When we speak of "the Riemannian manifold $\Bbb{R}^{n+1}$", we mean

• We consider the set $\Bbb{R}^{n+1}$, together with the "usual" topology $\mathcal{T}_{n+1}$ (i.e $U\in\mathcal{T}_{n+1}$ if and only if for each $p\in U$ there is an $r>0$ such that for all $q\in\Bbb{R}^{n+1}$ with $\sqrt{\sum_{i=1}^{n+1}(q^i-p^i)^2}<r$, we have $q\in U$). Then we consider the unique maximal atlas which contains the identity chart $(\Bbb{R}^{n+1},\text{id}_{\Bbb{R}^{n+1}})$. The Riemannian structure is obtained by considering the tensor field $\delta:=\sum_{i=1}^{n+1}(dx^i)\otimes (dx^i)$.

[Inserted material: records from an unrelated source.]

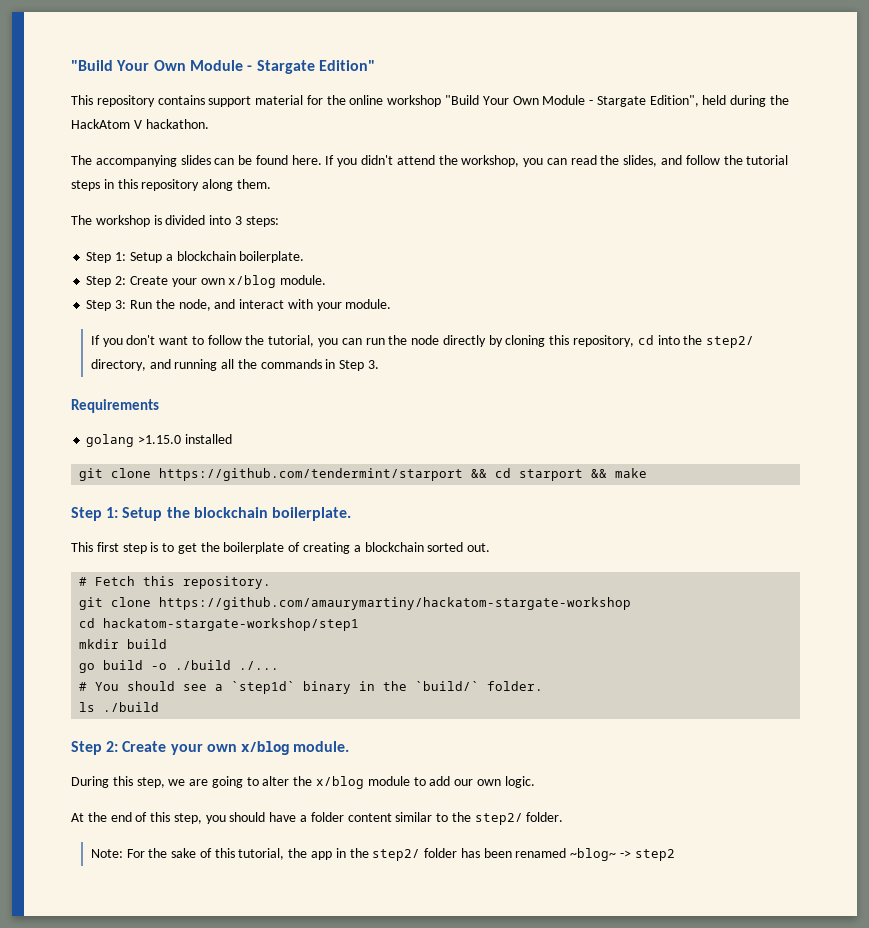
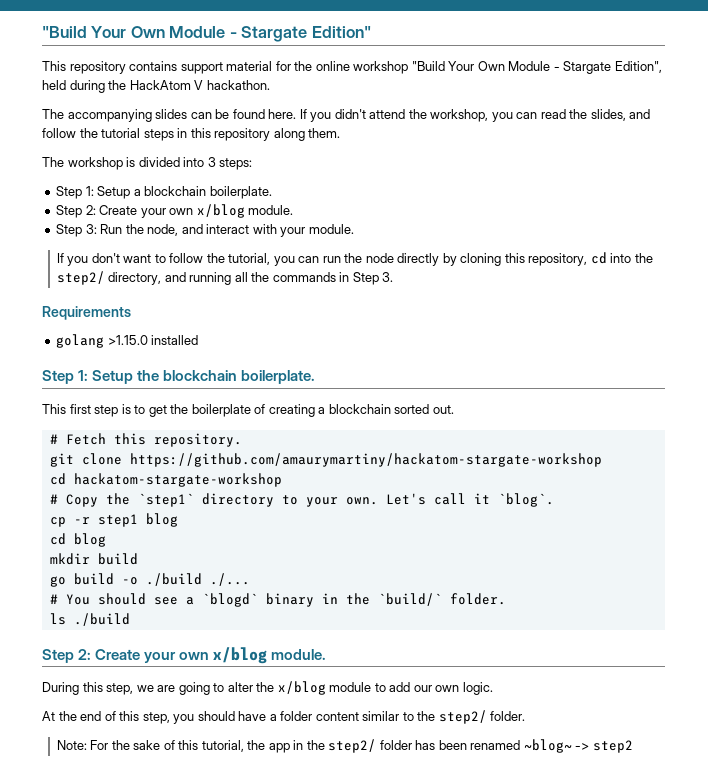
[79,468,648,481] // git clone https://github.com/tendermint/starport && cd starport && make -> (199, 340) none
[103,618,360,631] hackatom-stargate-workshop/step1 -> [73,473,282,487] [49,493,554,507] [49,513,178,527] [49,533,106,547] hackatom-stargate-workshop // # Copy the `step1` directory to your own. Let's call it `blog`. // cp -r step1 blog // cd blog
[231,681,296,694] `step1d` -> [201,593,258,607] `blogd`

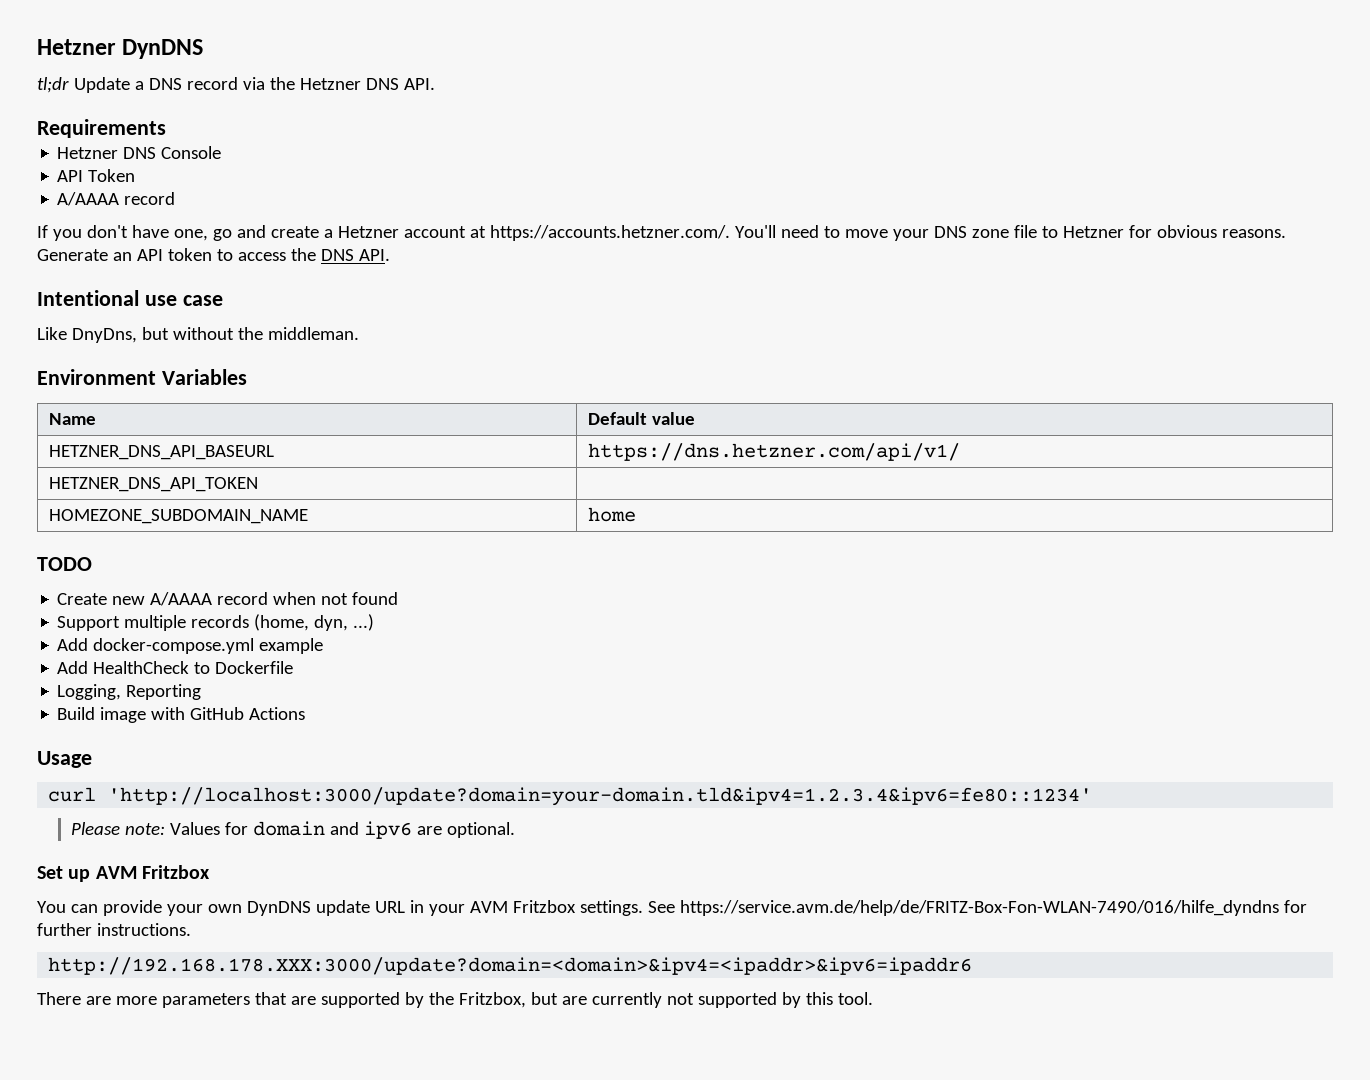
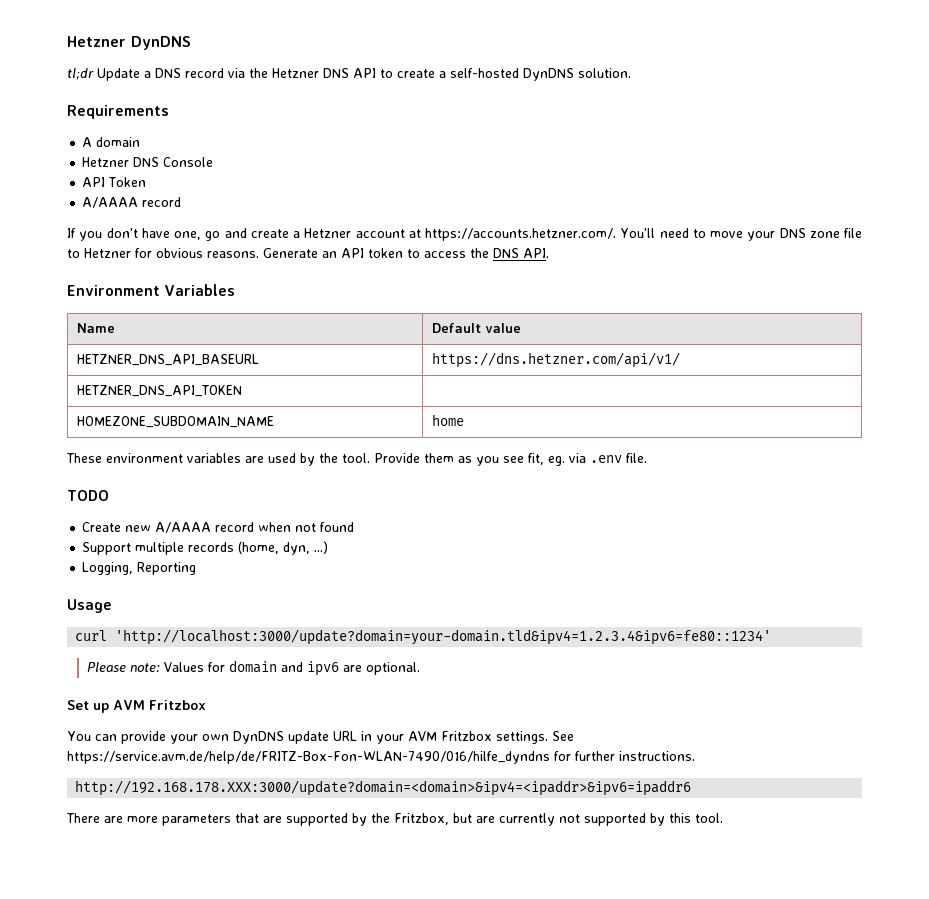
[403,78,435,90] API. -> [353,68,631,81] API to create a self-hosted DynDNS solution.
(166, 128) none -> [82,137,141,147] // A domain
[37,290,223,306] [37,327,359,343] // Intentional use case // Like DnyDns, but without the middleman. -> (549, 253) none
(636, 514) none -> [66,453,647,466] // These environment variables are used by the tool. Provide them as you see fit, eg. via .env file.
[57,638,324,654] [57,661,294,674] [57,684,202,700] [57,707,306,723] Add docker-compose.yml example // Add HealthCheck to Dockerfile // Logging, Reporting // Build image with GitHub Actions -> [82,562,197,575] Logging, Reporting

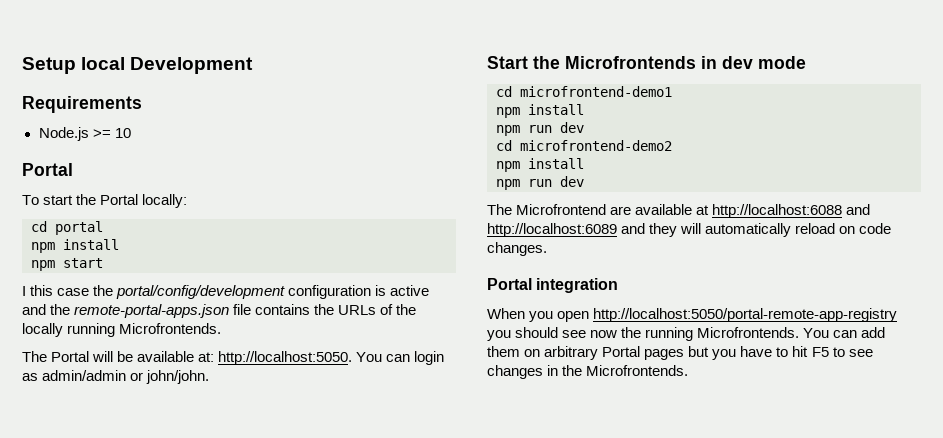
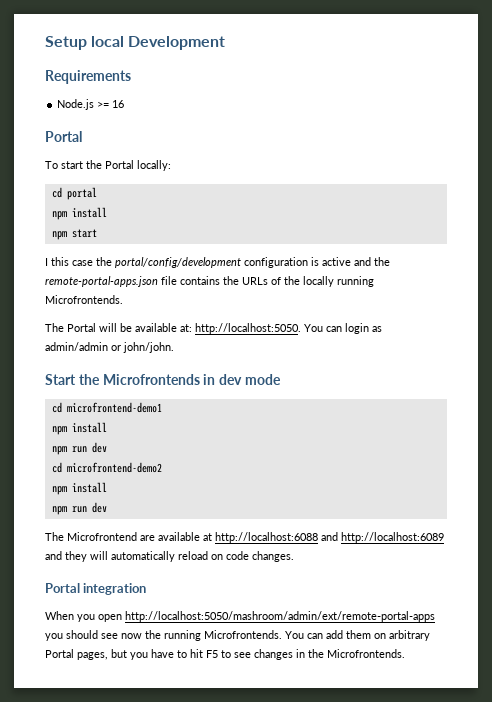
[114,128,131,138] 10 -> [112,100,125,108] 16
[593,308,898,322] http://localhost:5050/portal-remote-app-registry -> [125,611,435,622] http://localhost:5050/mashroom/admin/ext/remote-portal-apps
[644,349,685,360] pages -> [77,652,108,660] pages,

When we speak of "the Lorentzian manifold $\Bbb{R}^{n,1}$", we mean

• We consider the same set $\Bbb{R}^{n+1}$, the same topology $\mathcal{T}_{n+1}$, the same maximal smooth atlas containing the identity chart. The only difference is we're considering a different 'geometry', i.e given by the tensor field $\eta:=-(dx^1)\otimes (dx^1)+\sum_{i=2}^{n+1}(dx^i)\otimes (dx^i)$.

But like I've already said, the tensor field you choose to consider, $\delta$ vs $\eta$ makes no difference at all to the topology.